• _Task 1_
In the WordDictionary page, what does getWord(int wordId) return when no word exists for the given ID?
• _Task 2_
Transcribe the WordDictionary page from "public Word getWord​(int wordId)" up to and including "public int size()".

Class WordDictionary


  • public class WordDictionary
    extends Object
    Represent a word dictionary.
    This dictionary identify each sequence of chars as an unique "word" and keep information for this word.
    Each word are identified by a single int ID to save memory and space.
    The dictionary itself is identified with an UUID to verify consistency when using user dictionary.
    Note that Word added to WordDictionary cannot be removed : their ID should be consistent and they could have been used in a AbstractNGramDictionary : however, you can disable a word with Word.setForceInvalid(boolean, boolean)
    • Constructor Detail

    • Method Detail

      • getWordId

        public int getWordId​(String wordStr)
        To get a word ID.
        Note that this method will never return null : it can however return Tag.UNKNOWN id if there is no word in the dictionary for the given text.
        Parameters:
        wordStr - the word content
        Returns:
        word ID if found in the dictionary or Tag.UNKNOWN id
      • getWord

        public Word getWord​(String wordStr)
        To get the word entity from text.
        Note that this method will never return null : it can however return Tag.UNKNOWN id if there is no word in the dictionary for the given text.
        Parameters:
        wordStr - the word content
        Returns:
        word if found in the dictionary or TagWord with Tag.UNKNOWN
      • getWord

        public Word getWord​(int wordId)
        To get a word entity from id.
        Contrary to other getWord(String) method, this return null if there is no word for the given ID
        Parameters:
        wordId - the word ID
        Returns:
        the word associated with the given ID
      • size

        public int size()
        The word count stored in this dictionary.

(Records from a data collection)
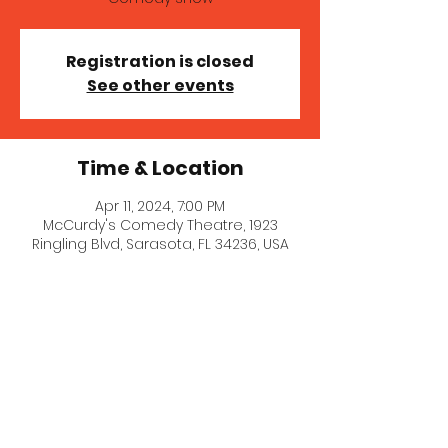
Registration is closed
See other events
Time & Location
Apr 11, 2024, 7:00 PM
McCurdy's Comedy Theatre, 1923
Ringling Blvd, Sarasota, FL 34236, USA
© 2021 Stephanie Goldklang.
Created with
Wix.com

• _Result 1_
It returns null.

• _Result 2_
public Word getWord​(int wordId)
        To get a word entity from id.
        Contrary to other getWord(String) method, this return null if there is no word for the given ID
        Parameters:
        wordId - the word ID
        Returns:
        the word associated with the given ID
      • size

        public int size()